In May 1954, Life magazine published a report on childhood illiteracy, which concluded that children were not learning to read because their books were boring. Accordingly, a director of Houghton Mifflin compiled a list of 348 words he felt were important for first-graders to recognize and asked Geisel to cut the list down to 250 words and write a book using only those words.
Nine months later, Geisel completed The Cat in the Hat, using 236 of the words given to him. It was imaginative with simple drawings and strong verse rhythms — but most of all, it could be read by beginning readers.

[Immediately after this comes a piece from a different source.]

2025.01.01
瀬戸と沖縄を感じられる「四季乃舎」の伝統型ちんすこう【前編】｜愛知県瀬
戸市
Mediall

The Cat in the Hat and subsequent books written for young children achieved huge international success and they remain very popular today. In 2009, Green Eggs and Ham sold 540,366 copies, The Cat in the Hat sold 452,258 copies, and One Fish Two Fish Red Fish Blue Fish sold 409,068 copies — outselling the majority of newly published children's books.
Green Eggs and Ham
Green Eggs and Ham, written by Dr. Seuss, contains a vocabulary of only 50 different words, which is far less than the more chatty The Cat in the Hat, which uses 236 words. Here’s a word cloud (created by using Wordle) based on all the words in the text of Green Eggs and Ham.
Read Across America Day
Geisel's birthday, March 2, has been adopted as the annual date for National Read Across America Day, an initiative on reading created by the National Education Association.